The good thing is that the equipment needed for one-cup brewing such as Aeropress or cafetierre is small and relatively inexpensive. That's something I'd like to offer to customers who are prepared to wait a few minutes and pay a little more for. The 'bulk brewing' - and I use that term loosely as we're not talking about huge quantities here - is that it's good quality, quick and cheap to produce meaning I can sell it at a lower price than espresso based drinks and still maintain a good profit margin.

Some good suggestions here guys. Many thanks for the help


----------



## jimbow (Oct 13, 2011)

I am not sure where you are located Bdt but it might be worth a short tour around some of the coffee shops in London offering batch brewing and single serving brew bars like Speakeasy, Tapped and Packed, Workshop and even Monmouth. They all have slightly different approaches so you might get some ideas.


----------



## bdt (Sep 13, 2011)

I'm up in Dundee but will definitely seek a few of these places out the next time I am down. I actually had a look for Monmouth Covent Garden when I was down for Cafe Culture in the Spring but was very short of time and the Mrs ended up overruling me and dragging me off somewhere else instead


----------



## lookseehear (Jul 16, 2010)

jimbow said:


> I am not sure where you are located Bdt but it might be worth a short tour around some of the coffee shops in London offering batch brewing and single serving brew bars like Speakeasy, Tapped and Packed, Workshop and even Monmouth. They all have slightly different approaches so you might get some ideas.


Whenever I've had filter from Monmouth it has been brewed using a Melitta type cone for each cup.
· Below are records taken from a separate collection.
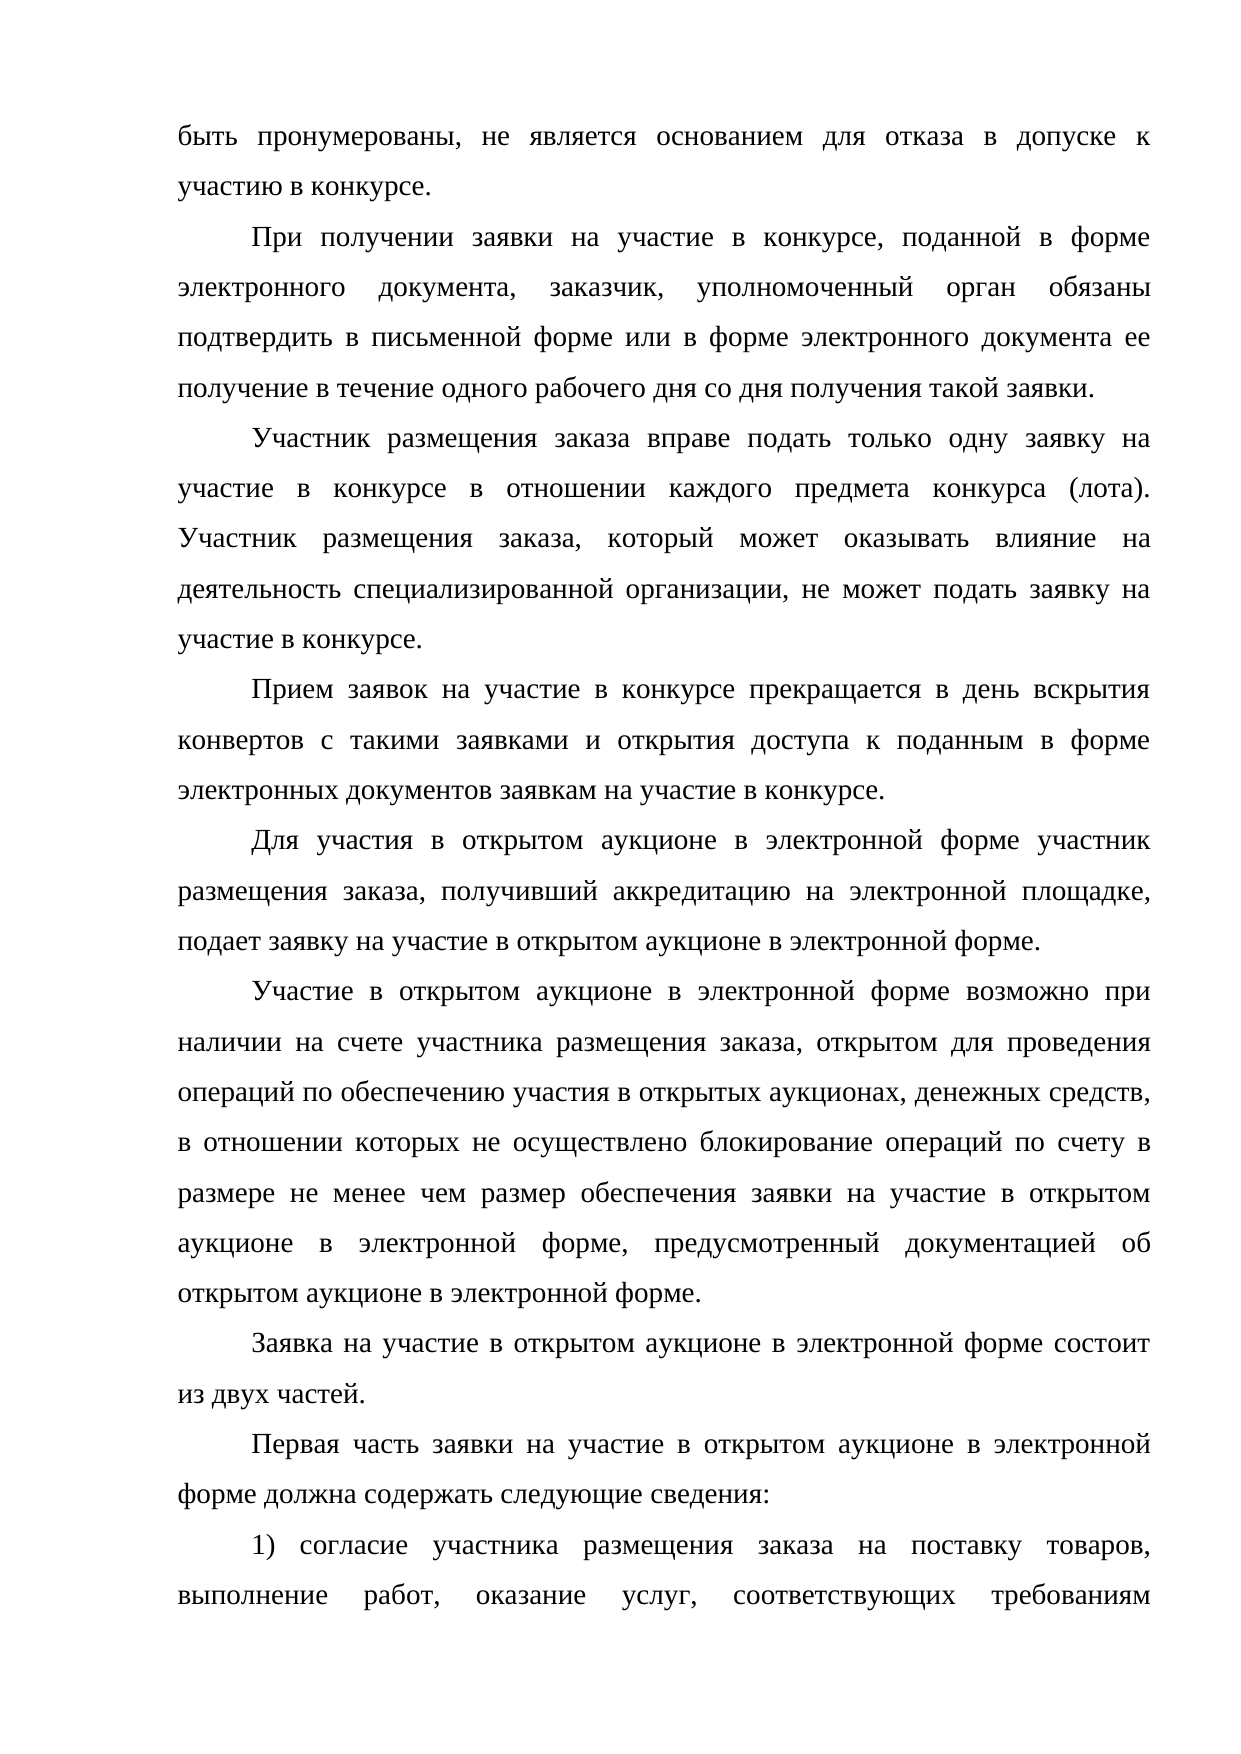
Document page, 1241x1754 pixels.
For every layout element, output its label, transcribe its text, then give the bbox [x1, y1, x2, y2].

text Для участия в открытом аукционе в электронной форме участник размещения заказа, получивший аккредитацию на электронной площадке, подает заявку на участие в открытом аукционе в электронной форме. [177, 822, 1152, 957]
text Участник размещения заказа вправе подать только одну заявку на участие в конкурсе в отношении каждого предмета конкурса (лота). Участник размещения заказа, который может оказывать влияние на деятельность специализированной организации, не может подать заявку на участие в конкурсе. [177, 420, 1152, 655]
text Участие в открытом аукционе в электронной форме возможно при наличии на счете участника размещения заказа, открытом для проведения операций по обеспечению участия в открытых аукционах, денежных средств, в отношении которых не осуществлено блокирование операций по счету в размере не менее чем размер обеспечения заявки на участие в открытом аукционе в электронной форме, предусмотренный документацией об открытом аукционе в электронной форме. [177, 973, 1152, 1309]
text Заявка на участие в открытом аукционе в электронной форме состоит из двух частей. [177, 1326, 1152, 1409]
text Прием заявок на участие в конкурсе прекращается в день вскрытия конвертов с такими заявками и открытия доступа к поданным в форме электронных документов заявкам на участие в конкурсе. [177, 672, 1152, 806]
text Первая часть заявки на участие в открытом аукционе в электронной форме должна содержать следующие сведения: [177, 1426, 1152, 1510]
text При получении заявки на участие в конкурсе, поданной в форме электронного документа, заказчик, уполномоченный орган обязаны подтвердить в письменной форме или в форме электронного документа ее получение в течение одного рабочего дня со дня получения такой заявки. [177, 219, 1152, 403]
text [177, 118, 1152, 202]
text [177, 1527, 1152, 1611]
Sent from my Nexus 7 using Tapatalk 2


----------



## jimbow (Oct 13, 2011)

Agreed. Most of the places I suggested have very different filter offerings - they certainly do not all do batch brewing. Speakeasy do batch but offer single Serving too. They also offer V60 and Espropress as onsite DIY brews.


----------



## radish (Nov 20, 2011)

How do Speakeasy differentiate between batch and single serve in terms of price and coffees offered - is your choice driven by speed of service?


----------



## Barry Cook (Feb 14, 2012)

bdt said:


> I'm up in Dundee but will definitely seek a few of these places out the next time I am down. I actually had a look for Monmouth Covent Garden when I was down for Cafe Culture in the Spring but was very short of time and the Mrs ended up overruling me and dragging me off somewhere else instead


Sounds like you might be ashamed to say where you went


----------



## garydyke1 (Mar 9, 2011)

6/8 in Brum have only just launched a Chemex offering. Prior to that their 'filter fridays' weekly brewed coffee offering was from Marco batch brewers, it involved 2 Has Bean single estate coffees (e.g a Kenya next to a Columbian) and they allowed an espresso shots worth of each for you to make your mind up on buying a full 300ml-ish cup.


----------



## lookseehear (Jul 16, 2010)

garydyke1 said:


> 6/8 in Brum have only just launched a Chemex offering. Prior to that their 'filter fridays' weekly brewed coffee offering was from Marco batch brewers, it involved 2 Has Bean single estate coffees (e.g a Kenya next to a Columbian) and they allowed an espresso shots worth of each for you to make your mind up on buying a full 300ml-ish cup.


I love that idea!


----------



## Earlepap (Jan 8, 2012)

I've had batch brew coffees from several reputable cafes in town and I'm always impressed - I would chose a cup of this over an americano every time. Couldn't tell you what model they've used but it's always been Marco or Bunn.


----------